Roone Arledge was a man to whom any stockholder of ABC should raise a glass on a regular basis. He was single-handedly responsible for taking the perennially third-rated latecomer network and turning it into the sports powerhouse that it was during the time that we Boomer kids were growing up in the 60’s and 70’s.
Besides Monday Night Football, which is still riding high, Arledge was also responsible for a show which debuted in 1961 whose weekly 90-minute Saturday afternoon run is burned permanently into my memory banks, and probably in yours as well.
“Spanning the globe to bring you the constant variety of sport… the thrill of victory… and the agony of defeat… the human drama of athletic competition… This is ABC’s Wide World of Sports!”
With those words, I would be parked in front of the television set for the next hour and a half, watching competitions between a bewildering variety of athletes, including figure skaters, drag racers, boxers, gymnasts, and jumping frogs.
At presstime, the world was mourning the recent death of longtime WWoS host Jim McKay. It was McKay who brought the drama to those opening words, which, incidentally, were written by writer/actor Stanley Ralph Ross, who is also known for penning numerous episodes of Batman, The Monkees, and All in the Family.
McKay hosted the show for a dizzying 25 years. Yes, there were others that followed, but McKay is the only one that anybody old enough to remember JFK gives a hoot about.
What I find amazing is that I would sit and watch entranced as sports that were quite obscure, or even competitions that weren’t sports at all, were shown to a kid who would normally not have time for anything but football or baseball.
Somehow, ABC’s Wide World of Sports made a badminton match sound like the most exciting competition in the world.

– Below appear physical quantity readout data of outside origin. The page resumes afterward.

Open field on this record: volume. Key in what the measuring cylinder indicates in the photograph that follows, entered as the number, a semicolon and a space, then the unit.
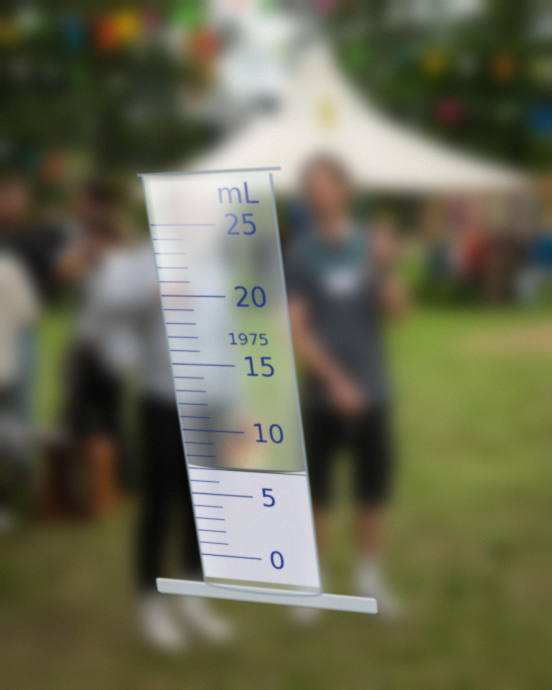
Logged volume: 7; mL
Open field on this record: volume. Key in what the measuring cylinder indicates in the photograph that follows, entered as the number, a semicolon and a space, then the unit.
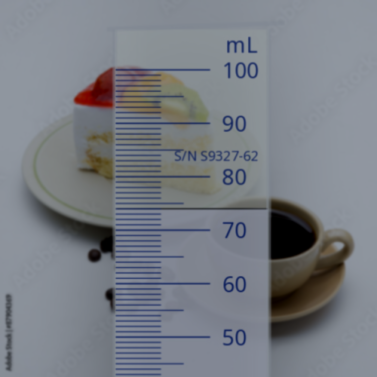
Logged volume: 74; mL
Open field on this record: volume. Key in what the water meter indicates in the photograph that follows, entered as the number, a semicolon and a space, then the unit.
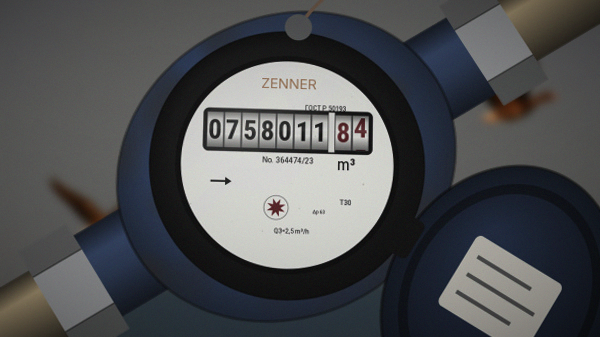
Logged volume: 758011.84; m³
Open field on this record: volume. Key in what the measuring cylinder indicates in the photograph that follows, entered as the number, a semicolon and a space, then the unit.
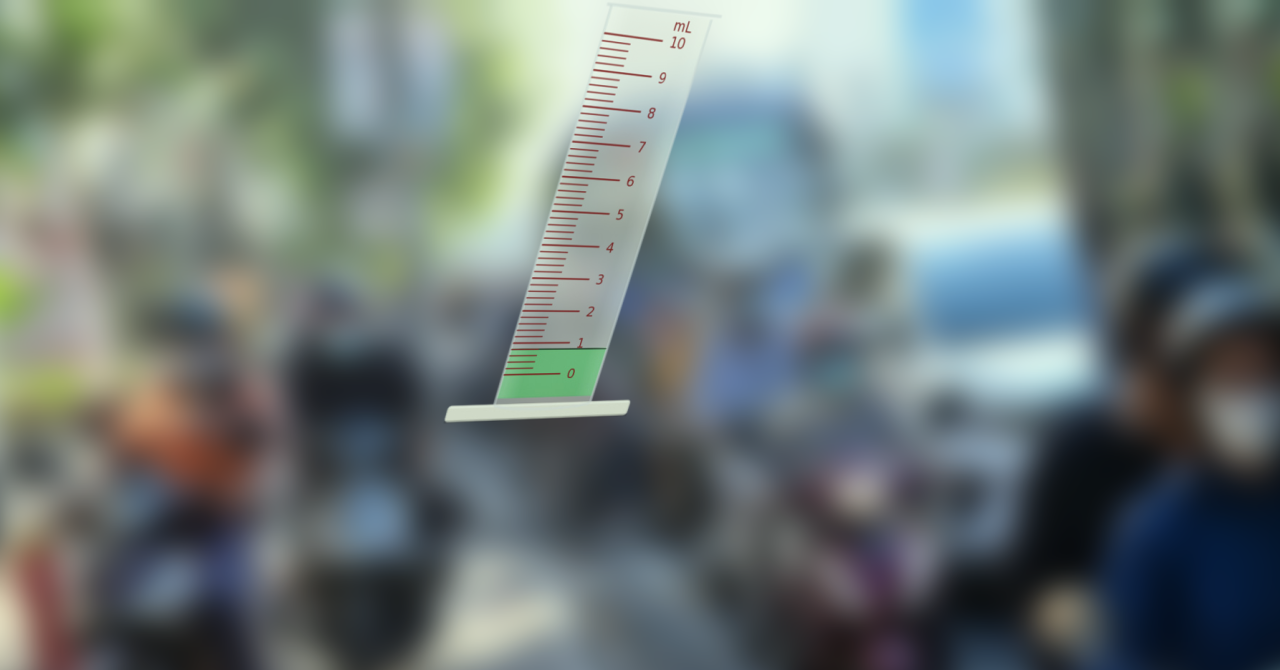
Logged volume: 0.8; mL
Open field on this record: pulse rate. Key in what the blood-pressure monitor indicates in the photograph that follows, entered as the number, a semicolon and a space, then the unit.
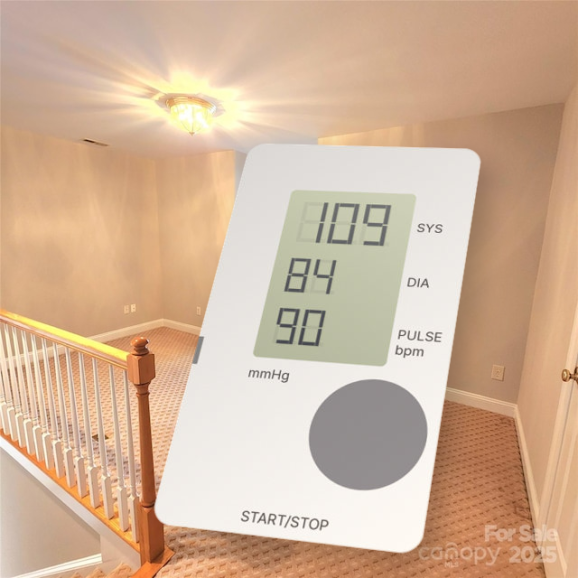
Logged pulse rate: 90; bpm
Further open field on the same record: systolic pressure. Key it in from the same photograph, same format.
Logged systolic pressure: 109; mmHg
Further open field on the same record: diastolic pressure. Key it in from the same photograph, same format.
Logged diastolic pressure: 84; mmHg
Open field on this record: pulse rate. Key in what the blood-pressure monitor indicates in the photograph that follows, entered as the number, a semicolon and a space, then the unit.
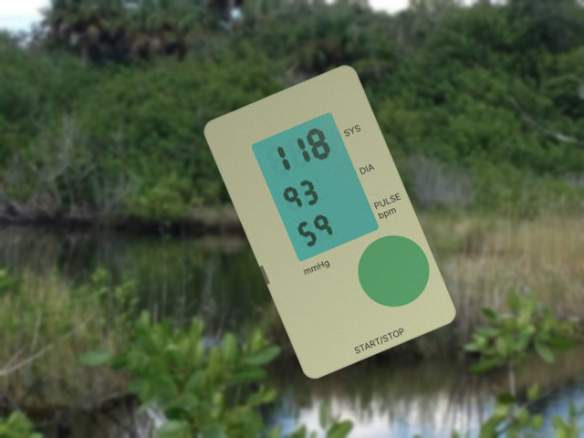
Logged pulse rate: 59; bpm
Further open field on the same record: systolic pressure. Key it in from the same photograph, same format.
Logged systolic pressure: 118; mmHg
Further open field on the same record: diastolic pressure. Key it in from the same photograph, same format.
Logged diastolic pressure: 93; mmHg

They also introduced the world to Mexican cliff divers. Rumor has it that ABC payed them a dollar a jump in the early days. It was a lot of bang for the buck. They would take a 150-foot plunge into the ocean, and the world that was tuned in on Saturday afternoon was amazed. It became one of the show’s most popular events, and, one presumes, the divers ended up getting a nice raise.
Other offbeat competitions included firemen trying to outdo each other in spraying a big barrel on a wire in a sort of reverse tug-of-war. The Calaveras County frog jump contest was covered quite regularly. And I’m pretty sure that I can recall Sottish caber-tossing.
But better-known sports were also featured, and made for many unforgettable moments. For example, I am proud to say that I can remember the unlucky Slovene ski jumper (whose name was Vinko Bogataj) taking his tumble on a 1970 episode of WWoS. When it was later integrated into the show’s intro, I had to agree with ABC that the moment pretty well summed up the agony of defeat. Bogataj suffered only a concussion, amazingly enough.
Bowling was so popular that ABC began a 35-year tradition of featuring professional competitions hosted by Chris Schenkel in that same year of 1961.
And of course, Muhammad Ali’s career might not have been the same without the Howard Cosell-announced matches that were part of the Wide World of Sports tradition.
Cable TV doomed the concept of a ninety-minute broadcast network show about every sort of sport under the sun. You still hear the title ABC’s Wide World of Sports applied to a Saturday afternoon special from time to time, but the dominating force that was once the show is long gone.
But as long as there is a single Boomer left on the planet, that unforgettable opening sequence will continue to exist in memory.